LIBERATION THEOLOGY  (lyrics; audio)

Liberation Theology was a movement within the church that believed it was God's work to help and defend the oppressed rather than turn their backs and blindly support the oppressor.

The Pope opposed this movement and there was quite a bit of controversy about it in the 80's.

I'm singing my best version of a combination of Gil Scott-Heron and Sly Stone and it's one of my favorite vocals.

DISCIPLINE  (lyrics; audio)

Discipline is the missing piece of the puzzle. We have been an economically comfortable society since the 50's. The World War II generation were the last group of disciplined citizens and they built modern America. But perhaps, as I'll try and explain in the next couple of paragraphs, when I use the word discipline I should add flexibility as an essential yin/yang complimentary component.

The disciplined World War II generation had a lot of trouble adjusting to the revolutionary consciousness expansion of the 60's and the country has never quite recovered. The men that fought the war and built the infrastructure of the country had great pride in whatever work they did and lived in a simpler, more consistent and understandable world. Black people and women had their place, the government was respected, everybody went to church and were most likely Protestants or Catholics, and even the Jews were alright as long as they didn't try to join the country club.

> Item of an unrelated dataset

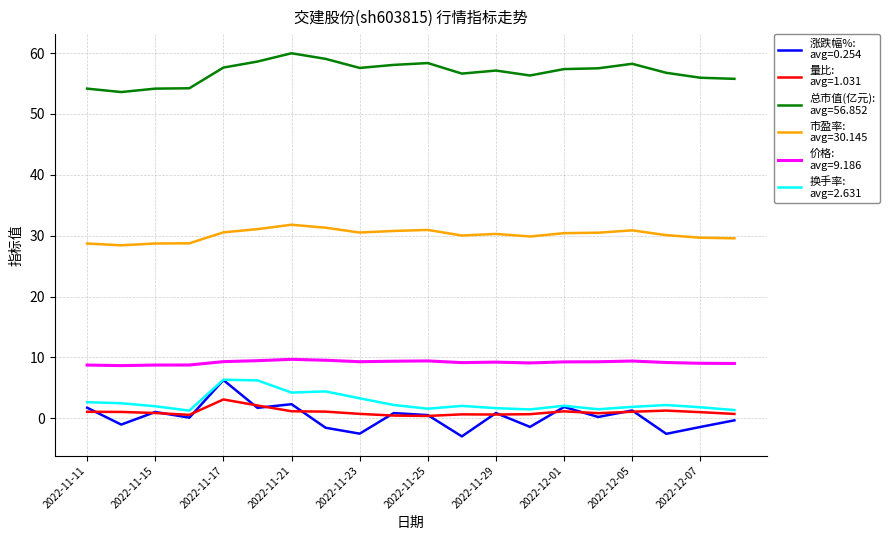

What is the minimum value shown in the chart?

-3.0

As worship of God and Country turned to questions and criticism, consciousness-altering drugs and rock music, and civil rights, the World War II generation lost their cool, and ultimately, lost their bearings. Once you experience an earthquake, it profoundly affects your most basic sense of security and you never trust anything you thought you could depend on quite the same way ever again. They shook their heads and walked away. Their inflexibility and inability to pass along their discipline to a new generation with a liberated consciousness was a huge setback to the country.

The United States should be paradise on earth. Poverty, homelessness, prejudice, education as propaganda, etc. should have been vanquished long ago. But we lost our discipline. Liberation is a hard thing to contain. It is by definition a way of breaking down barriers, breaking the rules, reaching beyond previous limitations. That's all good but our unified sense of purpose went with it.

When you combine all that with the explosion of the media as Big Brother and television as the ultimate narcotic we end up with a generation of spoiled brats that won't let their parents have an uninterrupted conversation, don't have the patience to read a book, and aren't getting the guidance and nurturing they need.

What is this revolution about? Revolutionary realization that all things are alive and connected, Education without limits or prejudice, Balance in all things, Love and Forgiveness, Discipline, Focus, Dedication, Patience, and Righteous Determination.

In other words, all the basics both you and I know about but don't have the discipline to put into practice.